▶ [SOURCE TEXT]:
- Opening Delimiter -

A supply agreement can be used to plan for what would happen next if one of these events did occur. Including a Force Majeure clause can define certain events that would relieve parties from their obligations under the agreement and set out what happens next.
The Importance of Obtaining Legal Advice
Before entering into a supply agreement, it is strongly recommended that all parties involved seek legal advice from a specialist corporate and commercial solicitor. These contracts often involve complex legal terms, significant financial commitments, and potential risks that may not be immediately apparent.
Obtaining legal advice helps to:
- Identify hidden, unclear, or one-sided clauses
- Tailor the agreement to suit your specific business needs
- Negotiate more favourable terms
- Address issues related to supply chain disruptions
- Ensure the contract is clear, precise, and enforceable
- Establish a well-defined exit strategy in case the arrangement needs to be terminated
How We Can Help
At GA Solicitors in Plymouth, we offer a comprehensive contract review service dependent on your needs. Whether you have received a draft supply agreement or would like to prepare an agreement from scratch, our corporate and commercial solicitors are here to help you fully understand your rights and obligations before signing.

- Closing Delimiter -

▶ [RAW DATA]:
- Opening Delimiter -

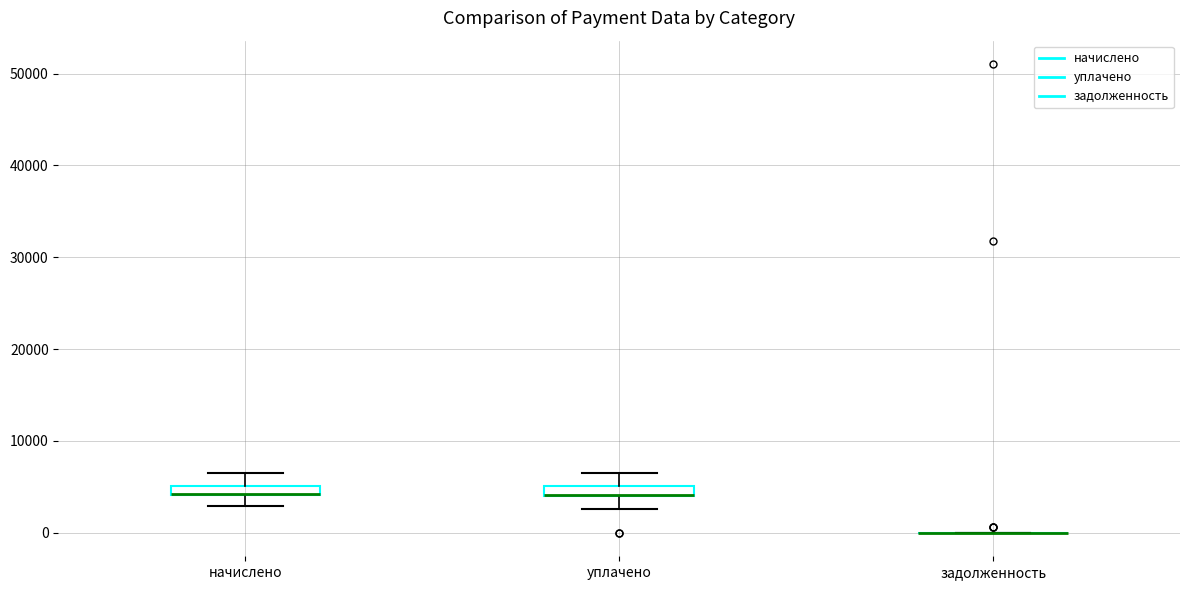

Where is the upper edge of the box for уплачено on the y-axis? The values are not printed on the chart, so give them approximately, as read against the axis.

5000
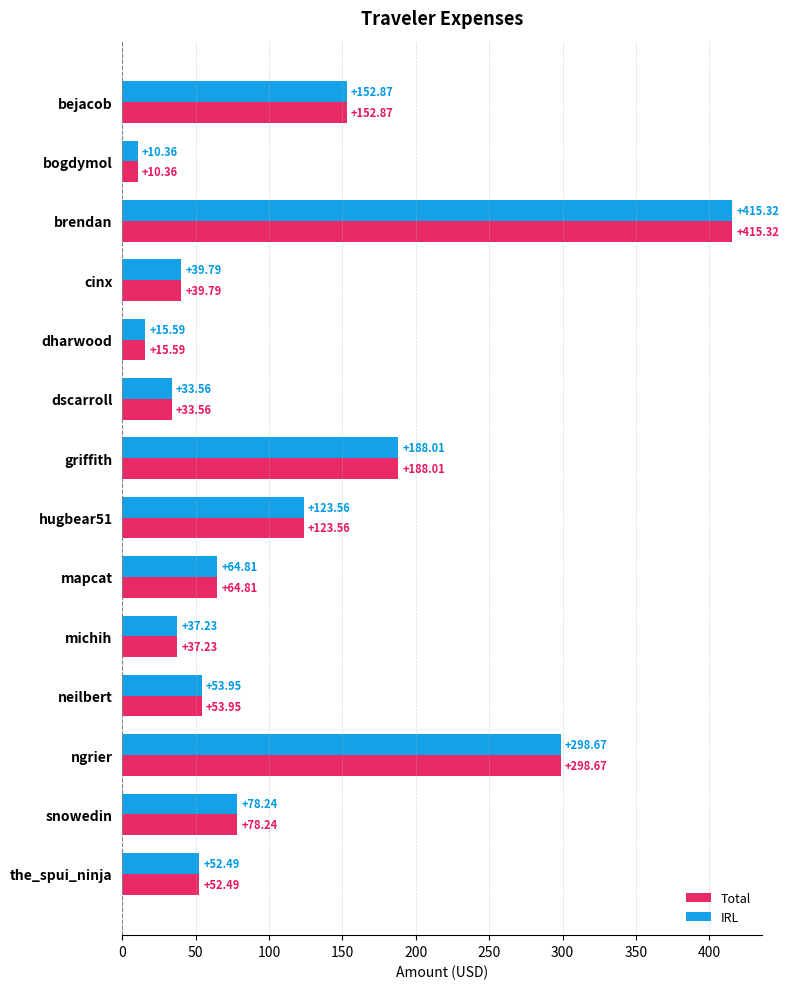

Where is IRL nearest to the value 212?

griffith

- Closing Delimiter -

▶ [YOUR INSTRUCTIONS]: Pick up the passage about supply agreements after its final sentence and keep writing it.

▶ [TASK RESPONSE]:
In addition, we can assist in negotiating the terms of the agreement. While we appreciate that some supply agreements may be non-negotiable, it is still crucial to understand what you are agreeing to and be aware of any associated risks. This knowledge can help you avoid costly pitfalls in the future.
If you would like to discuss your business plans and how a supply agreement may aid them, do not hesitate to get in contact with our expert solicitors in Plymouth by calling 01752 203500 or emailing us at enquiries@GAsolcitors.com.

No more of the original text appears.